While it initially seemed as though the Shield and First Guardian failures may not hit the advice profession too hard, the FAAA’s Phil Anderson said as more information that comes to light, the more concerned advisers should be.
The impact of Dixon Advisory and United Global Capital (UGC) on the financial advice sub-sector through the Compensation Scheme of Last Resort (CSLR) is, at this point, well understood.
In the cases of UGC and Dixon, they were vertically integrated groups that had their own advisers putting client investments into related parties.
While the collapse of the funds is where the failure stemmed in both cases, the advice being provided under the firms’ own AFSLs provided a clear avenue for insolvency and the bill being passed onto the broader profession through the CSLR.
It’s an unfair burden on advisers, but it previously seemed as though it would be one limited (though even “limited” it poses a serious threat to the sustainability of the profession) to these vertically integrated models.
However, that no longer seems to be the case.
In a new paper, Financial Advice Association Australia (FAAA) general manager policy, advocacy and standards, Phil Anderson has pointed to the CSLR’s May announcement that there would be an underspend of the 2024-25 CSLR levy as containing a concerning detail.
According to CSLR chief executive David Berry in the release, the scheme has seen multiple large-scale firm failures within the personal financial advice sector beyond the Dixon Advisory collapse, with at least two of these failures potentially leading to more than 800 claims.
“These failures continue to significantly impact the amount of compensation likely to be paid in the coming financial years. The key driver to the timing of payments remains the speed at which the CSLR receives claims,” Berry said.
Doing some quick maths based on previously released average claim values for Dixon and UGC of around or above $120,000, Anderson said this could “easily mean $100 million or more”.
“The financial advice profession has already been stung very hard by the CSLR exposure to Dixon Advisory and UGC, and many advisers are concerned about when and where the next major event will come from,” he said.
“It appears that there are two new matters that they should be rightly concerned about. These two matters, which have achieved a lot of media coverage in the last six to 12 months, are Shield Master Fund and First Guardian Master Fund.
“There are striking similarities between these two new matters, both involving the collapse of investment funds that appear to have been invested in property development, property loans and other business loans.”
ifa had flagged in September 2024 that the turmoil surrounding the Shield Master Fund – a registered managed fund promoted by Keystone Asset Management – could spell trouble for advisers.
At the time, Anderson told ifa that the likelihood of massive fallout for advisers was minimal, as isolated instances were easier to contain than integrated failures.
“If individual advisers who are operating as individuals, then it is less likely, if there’s appropriate controls in place, that we see something that is a black swan-type matter like we’re seeing with Dixon Advisory,” he said last year.
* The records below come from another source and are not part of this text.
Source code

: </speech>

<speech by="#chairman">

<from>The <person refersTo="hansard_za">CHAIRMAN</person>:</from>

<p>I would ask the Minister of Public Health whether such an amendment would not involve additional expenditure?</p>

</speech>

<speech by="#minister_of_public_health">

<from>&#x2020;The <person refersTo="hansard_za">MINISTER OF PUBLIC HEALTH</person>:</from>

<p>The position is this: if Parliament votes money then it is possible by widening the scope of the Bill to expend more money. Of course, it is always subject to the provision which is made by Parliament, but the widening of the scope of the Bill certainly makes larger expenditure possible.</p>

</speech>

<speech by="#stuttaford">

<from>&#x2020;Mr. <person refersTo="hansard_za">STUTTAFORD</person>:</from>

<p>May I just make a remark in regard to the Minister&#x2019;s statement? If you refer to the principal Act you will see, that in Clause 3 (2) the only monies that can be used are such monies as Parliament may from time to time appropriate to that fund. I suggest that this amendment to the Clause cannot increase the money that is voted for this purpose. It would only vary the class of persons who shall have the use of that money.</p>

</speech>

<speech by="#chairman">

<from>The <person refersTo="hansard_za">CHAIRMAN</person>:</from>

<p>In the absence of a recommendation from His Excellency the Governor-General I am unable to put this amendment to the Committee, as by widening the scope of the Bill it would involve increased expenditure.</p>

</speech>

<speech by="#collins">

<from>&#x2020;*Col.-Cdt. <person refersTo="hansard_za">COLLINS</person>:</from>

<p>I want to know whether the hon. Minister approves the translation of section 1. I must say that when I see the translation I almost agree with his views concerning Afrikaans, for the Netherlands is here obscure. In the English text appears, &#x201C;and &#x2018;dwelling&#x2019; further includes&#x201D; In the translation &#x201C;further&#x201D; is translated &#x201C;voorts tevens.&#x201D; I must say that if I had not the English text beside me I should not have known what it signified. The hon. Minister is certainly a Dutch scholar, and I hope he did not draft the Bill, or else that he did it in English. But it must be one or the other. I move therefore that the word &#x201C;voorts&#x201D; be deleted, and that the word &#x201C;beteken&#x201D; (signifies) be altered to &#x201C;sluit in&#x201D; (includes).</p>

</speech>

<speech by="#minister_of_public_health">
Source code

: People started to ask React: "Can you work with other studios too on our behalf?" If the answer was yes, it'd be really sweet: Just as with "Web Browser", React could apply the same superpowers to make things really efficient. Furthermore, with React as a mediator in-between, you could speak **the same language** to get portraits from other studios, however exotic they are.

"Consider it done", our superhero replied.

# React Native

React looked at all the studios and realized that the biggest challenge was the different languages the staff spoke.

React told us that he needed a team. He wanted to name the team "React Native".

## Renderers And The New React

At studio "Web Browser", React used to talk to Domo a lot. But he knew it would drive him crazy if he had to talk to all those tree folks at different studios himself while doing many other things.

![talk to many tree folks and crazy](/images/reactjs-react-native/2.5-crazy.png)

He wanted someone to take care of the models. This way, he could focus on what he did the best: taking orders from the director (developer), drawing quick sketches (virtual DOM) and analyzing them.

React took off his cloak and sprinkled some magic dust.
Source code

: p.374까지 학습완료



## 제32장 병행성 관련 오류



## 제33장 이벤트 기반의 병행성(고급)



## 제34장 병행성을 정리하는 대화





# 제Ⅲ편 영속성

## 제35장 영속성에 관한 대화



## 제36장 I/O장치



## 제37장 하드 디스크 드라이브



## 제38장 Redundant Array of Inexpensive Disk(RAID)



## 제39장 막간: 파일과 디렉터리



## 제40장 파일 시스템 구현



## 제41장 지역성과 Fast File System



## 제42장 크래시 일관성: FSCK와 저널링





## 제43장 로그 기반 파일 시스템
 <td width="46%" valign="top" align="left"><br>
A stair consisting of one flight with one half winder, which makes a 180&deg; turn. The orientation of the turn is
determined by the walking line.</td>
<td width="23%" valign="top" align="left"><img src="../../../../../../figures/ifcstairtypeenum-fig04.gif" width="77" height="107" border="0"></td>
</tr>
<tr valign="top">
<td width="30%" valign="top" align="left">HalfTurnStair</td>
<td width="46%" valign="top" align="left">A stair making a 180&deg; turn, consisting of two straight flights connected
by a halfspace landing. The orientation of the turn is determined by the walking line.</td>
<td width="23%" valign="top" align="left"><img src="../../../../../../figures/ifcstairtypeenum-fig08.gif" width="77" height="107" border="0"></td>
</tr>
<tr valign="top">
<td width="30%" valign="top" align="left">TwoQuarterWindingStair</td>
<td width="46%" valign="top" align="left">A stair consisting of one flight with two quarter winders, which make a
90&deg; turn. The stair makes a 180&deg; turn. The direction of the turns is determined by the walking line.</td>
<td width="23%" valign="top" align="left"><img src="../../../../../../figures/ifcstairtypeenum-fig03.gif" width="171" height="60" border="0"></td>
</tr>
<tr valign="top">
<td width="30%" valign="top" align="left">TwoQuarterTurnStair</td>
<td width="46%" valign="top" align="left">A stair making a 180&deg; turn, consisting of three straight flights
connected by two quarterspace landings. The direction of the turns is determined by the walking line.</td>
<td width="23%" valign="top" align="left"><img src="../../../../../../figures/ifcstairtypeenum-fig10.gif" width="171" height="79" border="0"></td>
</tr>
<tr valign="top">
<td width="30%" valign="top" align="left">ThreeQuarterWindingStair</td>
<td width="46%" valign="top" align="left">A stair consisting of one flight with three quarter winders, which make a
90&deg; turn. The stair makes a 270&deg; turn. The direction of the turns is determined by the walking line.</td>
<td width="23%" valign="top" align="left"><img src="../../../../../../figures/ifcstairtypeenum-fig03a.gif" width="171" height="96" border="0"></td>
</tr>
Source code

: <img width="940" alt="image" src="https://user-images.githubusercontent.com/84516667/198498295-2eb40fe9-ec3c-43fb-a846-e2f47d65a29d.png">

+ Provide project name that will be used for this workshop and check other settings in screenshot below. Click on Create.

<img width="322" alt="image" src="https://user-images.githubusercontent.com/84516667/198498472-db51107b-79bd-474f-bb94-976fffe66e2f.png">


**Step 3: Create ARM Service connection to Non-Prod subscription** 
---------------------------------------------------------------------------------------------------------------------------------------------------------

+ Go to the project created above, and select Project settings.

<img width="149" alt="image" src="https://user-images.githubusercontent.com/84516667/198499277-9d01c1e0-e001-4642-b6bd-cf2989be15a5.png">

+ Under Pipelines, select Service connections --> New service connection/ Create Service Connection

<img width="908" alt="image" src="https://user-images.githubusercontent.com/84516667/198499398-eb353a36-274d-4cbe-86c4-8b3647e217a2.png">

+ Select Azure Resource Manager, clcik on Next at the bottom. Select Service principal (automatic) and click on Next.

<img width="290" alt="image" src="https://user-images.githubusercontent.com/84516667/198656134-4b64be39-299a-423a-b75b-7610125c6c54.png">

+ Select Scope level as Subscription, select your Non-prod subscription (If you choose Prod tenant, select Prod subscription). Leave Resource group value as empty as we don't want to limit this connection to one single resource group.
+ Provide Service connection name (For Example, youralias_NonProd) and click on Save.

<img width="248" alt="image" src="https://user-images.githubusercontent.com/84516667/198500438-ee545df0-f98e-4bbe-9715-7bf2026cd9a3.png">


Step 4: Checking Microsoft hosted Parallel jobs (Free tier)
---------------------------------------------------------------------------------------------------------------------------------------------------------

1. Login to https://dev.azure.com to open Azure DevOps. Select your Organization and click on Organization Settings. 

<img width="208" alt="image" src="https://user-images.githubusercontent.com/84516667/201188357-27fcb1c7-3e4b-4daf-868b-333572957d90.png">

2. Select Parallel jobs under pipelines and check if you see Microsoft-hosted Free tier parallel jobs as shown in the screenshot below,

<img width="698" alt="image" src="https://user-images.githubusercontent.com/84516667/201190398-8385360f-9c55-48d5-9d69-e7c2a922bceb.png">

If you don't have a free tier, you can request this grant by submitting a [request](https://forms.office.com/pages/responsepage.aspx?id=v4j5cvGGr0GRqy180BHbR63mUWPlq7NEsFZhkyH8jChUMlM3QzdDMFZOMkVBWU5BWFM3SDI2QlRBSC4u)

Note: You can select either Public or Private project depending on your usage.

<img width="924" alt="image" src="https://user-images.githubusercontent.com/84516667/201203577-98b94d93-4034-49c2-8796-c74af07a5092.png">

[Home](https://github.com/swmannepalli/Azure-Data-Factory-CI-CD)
Largely, this is because the losses would need to be large enough that it would push an unaligned licensee into insolvency.
As the scale of advice client exposure to both Shield and First Guardian have come to light, that now looks like it could happen.
The Venture Egg problem
Just last week, ASIC cancelled Financial Services Group Australia’s (FSGA) AFSL and permanently banned responsible manager (RM) Graham Holmes.
Ferras Merhi, who himself shows as ceased on the Financial Advisers Register as of 31 May, was the sole director of FSGA from 10 February 2021 to 30 May 2025.
Despite being the sole director of FSGA, Merhi and his advice firm Venture Egg Financial Services were both authorised representatives of InterPrac Financial Planning until the end of last month.
In April, Garry Crole, managing director of InterPrac’s parent company Sequoia, told ifa that the firm is working with ASIC as it investigates Merhi and Venture Egg.
While there is no suggestion at this point that the InterPrac’s exposure will see it shut down, according to Merhi’s previous media comments, Venture Egg has about 5,000 clients with $250 million in Shield, and 3,600 clients with $192 million invested in First Guardian.
Even for a large licensee like InterPrac, compensation related to $442 million of client money in collapsed funds would be tough to cover.
“This raises a question as to why the collapse of two investment funds has a direct impact on the CSLR exposure of the financial advice profession,” Anderson said.
“Firstly, it shouldn’t, unless the provision of personal financial product advice to retail clients is involved, and unless the likely successful AFCA claims are large enough to bring down one or more of the licensees who were involved. If numerous licensees were involved and none were overly exposed, then this is less likely to be a material factor impacting the CSLR.”
Importantly, he noted, there is no clear understanding of exactly how large the losses in either Shield or First Guardian will be. All that is certain is that they have the potential to be “substantial”.
“Seemingly, many of the clients have ended up with a large percentage of their portfolio invested in either one or both of these funds,” Anderson explained.
“Neither do we know the extent of the exposure of each of the licensees to each of these funds.”
He added: “We will need to carefully monitor the progress of the Shield and First Guardian matters to understand the likely impact on the CSLR, however the warning sirens are certainly going off.”